▶ [Excerpt]:
Search code examples
c++castingbinaryfilesendianness

Read binary data to long int


I need to read binary data which contain a column of numbers (time tags) and use 8bytes to record each number. I know that they are recorded in little endian order. If read correctly they should be decoded as (example)

  ...  
  2147426467  
  2147426635  
  2147512936  
  ...

I recognize that the above numbers are on the 2^31 -1 threshold. I try to read the data and invert the endiandness with: (length is the total number of bytes and buffer is pointer to an array that contains the bytes)

unsigned long int tag;
//uint64_t tag;    
for (int j=0; j<length; j=j+8) //read the whole file in 8-byte blocks
   { tag = 0;  
     for (int i=0; i<=7; i++) //read each block ,byte by byte
        {tag ^=  ((unsigned char)buffer[j+i])<<8*i ;} //shift each byte to invert endiandness and add them with ^=
   }
                                                                                              }

when run, the code gives:

  ...  
  2147426467  
  2147426635  
  18446744071562097256  
  similar big numbers   
  ...

The last number is not (2^64 - 1 - correct value). Same result using uint64_t tag. The code succeeds with declaring tag as

unsigned int tag;

but fails for tags greater than 2^32 -1. At least this makes sense.
I suppose I need some kind of casting on buffer[i+j] but I don't know how to do it.

(static_cast<uint64_t>(buffer[j+i])) 

also doesn't work.
I read a similar question but still need some help.


Solution

  • We assume that buffer[j+i] is a char, and that chars are signed on your platform. Casting to unsigned char converts buffer[j+i] into an unsigned type. However, when applying the << operator, the unsigned char value gets promoted to int so long as an int can hold all values representable by unsigned char.

    Your attempt to cast buffer[j+i] directly to uint64_t fails because if char is signed, the sign extension is still applied before the value is converted to the unsigned type.

    A double cast may work (that is, cast to unsigned char and then to unsigned long), but using an unsigned long variable to hold the intermediate value should make the intention of the code more clear. For me, the code would look like:

    decltype(tag) val = static_cast<unsigned char>(buffer[j+i]);
    tag ^= val << 8*i;

▶ [Given task 1]: Quote the records from their first line through the line containing "text rum postulaveris", including both of those lines.

▶ [Record set]:
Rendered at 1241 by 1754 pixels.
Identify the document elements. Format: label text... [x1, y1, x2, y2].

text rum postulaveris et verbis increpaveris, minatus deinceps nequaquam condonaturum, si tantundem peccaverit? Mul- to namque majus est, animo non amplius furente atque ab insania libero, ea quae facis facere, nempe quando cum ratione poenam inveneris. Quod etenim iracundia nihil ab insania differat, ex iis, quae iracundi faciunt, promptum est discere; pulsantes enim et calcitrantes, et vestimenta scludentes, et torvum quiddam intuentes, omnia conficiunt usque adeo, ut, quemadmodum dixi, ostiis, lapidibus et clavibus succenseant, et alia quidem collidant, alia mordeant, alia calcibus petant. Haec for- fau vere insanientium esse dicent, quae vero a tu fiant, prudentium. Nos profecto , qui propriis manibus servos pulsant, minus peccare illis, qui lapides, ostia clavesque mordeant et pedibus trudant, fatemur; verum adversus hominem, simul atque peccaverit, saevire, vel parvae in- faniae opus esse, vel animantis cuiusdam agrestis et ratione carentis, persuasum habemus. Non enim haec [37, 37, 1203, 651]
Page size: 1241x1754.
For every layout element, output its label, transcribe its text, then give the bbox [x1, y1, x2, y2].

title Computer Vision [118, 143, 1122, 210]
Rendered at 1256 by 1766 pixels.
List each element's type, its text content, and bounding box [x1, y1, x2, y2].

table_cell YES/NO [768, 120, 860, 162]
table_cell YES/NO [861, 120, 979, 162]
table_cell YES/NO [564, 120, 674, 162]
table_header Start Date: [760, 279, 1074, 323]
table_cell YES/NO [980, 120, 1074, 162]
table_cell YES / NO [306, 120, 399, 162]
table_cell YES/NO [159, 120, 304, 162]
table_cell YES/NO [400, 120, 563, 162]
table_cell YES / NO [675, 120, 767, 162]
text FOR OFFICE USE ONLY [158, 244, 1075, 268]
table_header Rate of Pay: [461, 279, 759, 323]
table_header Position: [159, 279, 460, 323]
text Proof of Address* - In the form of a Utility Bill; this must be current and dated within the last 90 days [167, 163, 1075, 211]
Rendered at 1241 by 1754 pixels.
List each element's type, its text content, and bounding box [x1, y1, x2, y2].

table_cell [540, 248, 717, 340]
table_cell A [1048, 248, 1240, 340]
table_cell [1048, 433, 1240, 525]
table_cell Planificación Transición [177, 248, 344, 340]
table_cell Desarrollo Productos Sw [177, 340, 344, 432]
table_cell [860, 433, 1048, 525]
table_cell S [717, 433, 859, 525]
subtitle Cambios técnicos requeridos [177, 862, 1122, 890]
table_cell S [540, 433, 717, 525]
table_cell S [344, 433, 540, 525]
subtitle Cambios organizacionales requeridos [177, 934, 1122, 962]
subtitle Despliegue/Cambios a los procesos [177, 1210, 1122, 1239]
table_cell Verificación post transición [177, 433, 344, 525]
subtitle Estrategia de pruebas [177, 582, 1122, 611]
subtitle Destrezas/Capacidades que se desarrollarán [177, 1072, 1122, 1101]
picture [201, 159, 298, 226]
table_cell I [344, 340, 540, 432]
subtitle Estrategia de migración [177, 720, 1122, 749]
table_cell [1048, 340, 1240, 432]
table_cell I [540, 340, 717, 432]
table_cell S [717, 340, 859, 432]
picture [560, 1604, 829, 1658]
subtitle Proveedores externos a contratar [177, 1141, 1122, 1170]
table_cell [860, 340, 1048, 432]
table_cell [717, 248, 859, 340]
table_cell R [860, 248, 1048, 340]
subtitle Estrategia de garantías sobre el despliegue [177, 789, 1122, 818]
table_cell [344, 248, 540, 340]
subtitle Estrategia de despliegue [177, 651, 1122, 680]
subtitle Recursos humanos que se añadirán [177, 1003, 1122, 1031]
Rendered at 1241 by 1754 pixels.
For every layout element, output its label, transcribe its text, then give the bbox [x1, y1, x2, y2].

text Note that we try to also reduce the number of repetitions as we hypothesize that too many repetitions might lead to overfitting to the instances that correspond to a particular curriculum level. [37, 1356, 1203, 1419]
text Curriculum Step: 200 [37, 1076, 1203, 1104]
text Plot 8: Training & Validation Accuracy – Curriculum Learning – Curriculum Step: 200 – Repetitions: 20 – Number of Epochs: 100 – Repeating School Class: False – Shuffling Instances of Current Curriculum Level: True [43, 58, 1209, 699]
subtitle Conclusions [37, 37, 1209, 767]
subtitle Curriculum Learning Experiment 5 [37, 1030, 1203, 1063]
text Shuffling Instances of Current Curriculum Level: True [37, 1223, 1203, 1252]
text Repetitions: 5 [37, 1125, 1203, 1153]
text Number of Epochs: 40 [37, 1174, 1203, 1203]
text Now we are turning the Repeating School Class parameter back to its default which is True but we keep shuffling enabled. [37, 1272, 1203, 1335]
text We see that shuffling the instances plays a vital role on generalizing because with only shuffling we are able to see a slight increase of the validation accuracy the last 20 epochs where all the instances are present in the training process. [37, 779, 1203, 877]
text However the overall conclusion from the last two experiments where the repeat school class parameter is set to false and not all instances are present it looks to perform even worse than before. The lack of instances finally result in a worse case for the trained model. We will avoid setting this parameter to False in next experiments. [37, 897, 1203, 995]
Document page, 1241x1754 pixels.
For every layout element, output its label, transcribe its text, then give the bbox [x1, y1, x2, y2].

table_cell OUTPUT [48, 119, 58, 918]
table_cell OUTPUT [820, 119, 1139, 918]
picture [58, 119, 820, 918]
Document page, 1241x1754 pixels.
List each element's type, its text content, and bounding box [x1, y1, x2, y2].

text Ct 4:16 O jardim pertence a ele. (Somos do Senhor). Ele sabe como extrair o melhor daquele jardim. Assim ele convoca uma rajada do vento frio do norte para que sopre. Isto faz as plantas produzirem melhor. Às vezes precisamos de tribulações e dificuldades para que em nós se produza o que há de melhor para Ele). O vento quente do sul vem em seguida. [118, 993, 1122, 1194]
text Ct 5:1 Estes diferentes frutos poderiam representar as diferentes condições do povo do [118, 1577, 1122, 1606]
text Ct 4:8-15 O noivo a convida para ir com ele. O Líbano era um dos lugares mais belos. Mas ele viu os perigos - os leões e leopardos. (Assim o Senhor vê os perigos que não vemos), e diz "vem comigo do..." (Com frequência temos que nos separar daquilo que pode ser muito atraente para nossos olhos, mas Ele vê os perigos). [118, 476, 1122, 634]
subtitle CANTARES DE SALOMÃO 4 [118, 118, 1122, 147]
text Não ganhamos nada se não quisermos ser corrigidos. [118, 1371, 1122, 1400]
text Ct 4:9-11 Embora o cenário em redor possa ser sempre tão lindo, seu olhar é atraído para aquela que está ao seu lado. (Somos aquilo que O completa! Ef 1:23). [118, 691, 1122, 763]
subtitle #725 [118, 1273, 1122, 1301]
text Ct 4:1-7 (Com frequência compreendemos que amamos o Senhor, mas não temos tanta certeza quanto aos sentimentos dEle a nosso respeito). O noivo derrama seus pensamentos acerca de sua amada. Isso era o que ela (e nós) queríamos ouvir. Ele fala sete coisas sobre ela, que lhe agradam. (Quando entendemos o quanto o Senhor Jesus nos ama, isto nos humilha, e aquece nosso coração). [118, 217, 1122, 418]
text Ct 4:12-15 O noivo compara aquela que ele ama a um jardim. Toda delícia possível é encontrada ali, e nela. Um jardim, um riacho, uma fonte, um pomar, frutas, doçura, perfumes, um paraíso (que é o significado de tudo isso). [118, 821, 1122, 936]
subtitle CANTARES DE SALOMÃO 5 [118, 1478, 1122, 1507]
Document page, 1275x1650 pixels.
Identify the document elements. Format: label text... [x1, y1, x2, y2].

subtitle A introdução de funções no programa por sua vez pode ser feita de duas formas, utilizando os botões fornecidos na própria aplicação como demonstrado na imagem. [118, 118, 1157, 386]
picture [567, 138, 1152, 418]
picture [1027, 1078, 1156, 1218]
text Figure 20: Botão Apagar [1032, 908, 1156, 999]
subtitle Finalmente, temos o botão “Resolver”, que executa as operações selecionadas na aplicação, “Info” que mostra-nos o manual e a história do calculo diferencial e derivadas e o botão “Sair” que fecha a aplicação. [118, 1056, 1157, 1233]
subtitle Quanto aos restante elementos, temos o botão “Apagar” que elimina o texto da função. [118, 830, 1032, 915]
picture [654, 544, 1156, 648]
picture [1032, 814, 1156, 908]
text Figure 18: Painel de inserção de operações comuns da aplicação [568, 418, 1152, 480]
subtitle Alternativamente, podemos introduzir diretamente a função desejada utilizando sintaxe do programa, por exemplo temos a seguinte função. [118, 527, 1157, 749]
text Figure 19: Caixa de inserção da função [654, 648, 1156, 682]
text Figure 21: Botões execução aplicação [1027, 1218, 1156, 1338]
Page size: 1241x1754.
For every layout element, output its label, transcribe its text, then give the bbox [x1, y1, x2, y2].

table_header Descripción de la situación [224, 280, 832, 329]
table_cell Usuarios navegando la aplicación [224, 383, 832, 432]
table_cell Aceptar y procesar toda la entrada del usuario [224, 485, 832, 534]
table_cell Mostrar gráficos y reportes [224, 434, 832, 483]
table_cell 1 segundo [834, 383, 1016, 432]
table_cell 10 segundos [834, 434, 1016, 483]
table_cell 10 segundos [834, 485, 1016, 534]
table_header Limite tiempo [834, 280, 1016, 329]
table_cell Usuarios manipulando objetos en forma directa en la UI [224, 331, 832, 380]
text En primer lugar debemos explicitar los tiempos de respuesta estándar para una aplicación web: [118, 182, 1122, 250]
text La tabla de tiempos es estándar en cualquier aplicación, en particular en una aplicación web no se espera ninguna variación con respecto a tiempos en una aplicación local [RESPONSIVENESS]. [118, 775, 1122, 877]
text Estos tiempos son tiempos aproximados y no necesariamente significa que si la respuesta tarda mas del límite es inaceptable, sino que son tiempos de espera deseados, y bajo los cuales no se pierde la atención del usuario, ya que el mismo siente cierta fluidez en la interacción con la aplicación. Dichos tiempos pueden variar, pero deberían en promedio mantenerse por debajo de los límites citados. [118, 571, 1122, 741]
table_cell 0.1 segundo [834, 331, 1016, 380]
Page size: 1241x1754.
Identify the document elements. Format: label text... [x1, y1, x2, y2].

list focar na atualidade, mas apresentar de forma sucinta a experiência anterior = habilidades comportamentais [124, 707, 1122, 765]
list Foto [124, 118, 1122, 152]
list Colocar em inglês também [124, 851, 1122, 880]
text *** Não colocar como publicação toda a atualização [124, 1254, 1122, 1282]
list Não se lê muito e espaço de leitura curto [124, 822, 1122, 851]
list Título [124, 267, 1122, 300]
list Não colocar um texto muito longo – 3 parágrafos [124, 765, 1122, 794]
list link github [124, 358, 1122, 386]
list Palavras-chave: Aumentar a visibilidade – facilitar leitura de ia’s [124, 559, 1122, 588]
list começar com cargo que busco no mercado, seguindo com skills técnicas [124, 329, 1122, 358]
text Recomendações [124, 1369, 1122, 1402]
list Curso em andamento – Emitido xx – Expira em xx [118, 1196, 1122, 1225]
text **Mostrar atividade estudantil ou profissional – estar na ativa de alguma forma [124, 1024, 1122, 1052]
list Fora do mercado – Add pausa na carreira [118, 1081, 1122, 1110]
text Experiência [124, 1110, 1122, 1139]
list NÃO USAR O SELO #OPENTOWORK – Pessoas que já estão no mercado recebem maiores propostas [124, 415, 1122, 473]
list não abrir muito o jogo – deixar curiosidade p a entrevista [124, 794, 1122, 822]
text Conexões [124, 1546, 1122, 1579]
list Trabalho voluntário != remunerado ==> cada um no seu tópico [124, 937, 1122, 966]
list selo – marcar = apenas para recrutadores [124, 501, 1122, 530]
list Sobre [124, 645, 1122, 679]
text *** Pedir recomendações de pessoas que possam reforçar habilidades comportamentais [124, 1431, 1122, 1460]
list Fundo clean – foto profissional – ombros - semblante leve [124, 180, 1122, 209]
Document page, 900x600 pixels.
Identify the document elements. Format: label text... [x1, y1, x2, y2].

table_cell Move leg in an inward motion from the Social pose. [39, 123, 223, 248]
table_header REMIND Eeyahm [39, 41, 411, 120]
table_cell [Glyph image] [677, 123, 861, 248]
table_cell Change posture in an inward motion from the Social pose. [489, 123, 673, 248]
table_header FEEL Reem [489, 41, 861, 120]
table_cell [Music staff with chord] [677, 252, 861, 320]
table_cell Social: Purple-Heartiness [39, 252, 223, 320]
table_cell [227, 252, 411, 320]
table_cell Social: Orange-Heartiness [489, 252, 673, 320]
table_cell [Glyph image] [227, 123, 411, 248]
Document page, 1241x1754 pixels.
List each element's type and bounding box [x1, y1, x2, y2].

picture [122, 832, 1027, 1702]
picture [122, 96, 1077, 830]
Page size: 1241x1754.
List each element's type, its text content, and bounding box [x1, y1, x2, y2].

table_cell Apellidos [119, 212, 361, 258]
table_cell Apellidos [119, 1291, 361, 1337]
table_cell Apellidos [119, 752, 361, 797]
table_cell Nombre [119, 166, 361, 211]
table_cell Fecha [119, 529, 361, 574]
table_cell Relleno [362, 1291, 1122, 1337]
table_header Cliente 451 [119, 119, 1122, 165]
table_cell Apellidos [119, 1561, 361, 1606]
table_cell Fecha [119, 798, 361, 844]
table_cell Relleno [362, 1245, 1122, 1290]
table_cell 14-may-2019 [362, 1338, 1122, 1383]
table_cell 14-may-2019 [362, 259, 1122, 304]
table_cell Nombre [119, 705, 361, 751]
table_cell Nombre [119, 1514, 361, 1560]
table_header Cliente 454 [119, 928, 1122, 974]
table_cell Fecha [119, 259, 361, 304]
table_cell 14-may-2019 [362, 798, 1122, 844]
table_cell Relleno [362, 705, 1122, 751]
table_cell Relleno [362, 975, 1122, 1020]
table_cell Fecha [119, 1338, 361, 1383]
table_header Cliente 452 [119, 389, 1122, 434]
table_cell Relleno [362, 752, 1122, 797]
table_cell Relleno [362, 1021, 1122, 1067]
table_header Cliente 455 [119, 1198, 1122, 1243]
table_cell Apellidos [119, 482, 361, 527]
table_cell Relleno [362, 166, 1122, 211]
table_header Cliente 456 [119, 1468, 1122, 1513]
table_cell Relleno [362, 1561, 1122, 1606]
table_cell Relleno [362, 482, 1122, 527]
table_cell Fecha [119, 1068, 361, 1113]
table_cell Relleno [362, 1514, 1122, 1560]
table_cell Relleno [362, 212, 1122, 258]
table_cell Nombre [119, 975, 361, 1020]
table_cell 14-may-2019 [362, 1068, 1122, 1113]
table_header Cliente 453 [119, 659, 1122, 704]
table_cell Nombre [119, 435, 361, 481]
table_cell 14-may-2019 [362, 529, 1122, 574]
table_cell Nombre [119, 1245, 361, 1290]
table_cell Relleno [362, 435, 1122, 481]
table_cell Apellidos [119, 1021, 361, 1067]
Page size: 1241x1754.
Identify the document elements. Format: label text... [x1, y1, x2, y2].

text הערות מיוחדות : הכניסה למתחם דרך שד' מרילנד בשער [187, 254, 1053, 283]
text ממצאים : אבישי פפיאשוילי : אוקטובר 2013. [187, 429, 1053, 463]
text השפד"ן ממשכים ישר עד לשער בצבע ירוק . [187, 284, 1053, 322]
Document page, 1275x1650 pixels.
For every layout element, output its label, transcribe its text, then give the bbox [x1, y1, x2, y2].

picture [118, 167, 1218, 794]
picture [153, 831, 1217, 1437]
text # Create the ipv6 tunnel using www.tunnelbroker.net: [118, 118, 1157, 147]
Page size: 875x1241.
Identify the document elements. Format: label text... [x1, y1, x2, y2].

▶ [Given task 2]: In the thread about reading binary data into a long int, how many bytes record each time tag number?

▶ [Output 1]:
Rendered at 1241 by 1754 pixels.
Identify the document elements. Format: label text... [x1, y1, x2, y2].

text rum postulaveris et verbis increpaveris, minatus deinceps nequaquam condonaturum, si tantundem peccaverit? Mul- to namque majus est, animo non amplius furente atque ab insania libero, ea quae facis facere, nempe quando cum ratione poenam inveneris. Quod etenim iracundia nihil ab insania differat, ex iis, quae iracundi faciunt, promptum est discere; pulsantes enim et calcitrantes, et vestimenta scludentes, et torvum quiddam intuentes, omnia conficiunt usque adeo, ut, quemadmodum dixi, ostiis, lapidibus et clavibus succenseant, et alia quidem collidant, alia mordeant, alia calcibus petant. Haec for- fau vere insanientium esse dicent, quae vero a tu fiant, prudentium. Nos profecto , qui propriis manibus servos pulsant, minus peccare illis, qui lapides, ostia clavesque mordeant et pedibus trudant, fatemur; verum adversus hominem, simul atque peccaverit, saevire, vel parvae in- faniae opus esse, vel animantis cuiusdam agrestis et ratione carentis, persuasum habemus. Non enim haec [37, 37, 1203, 651]

▶ [Output 2]: Each number uses 8 bytes.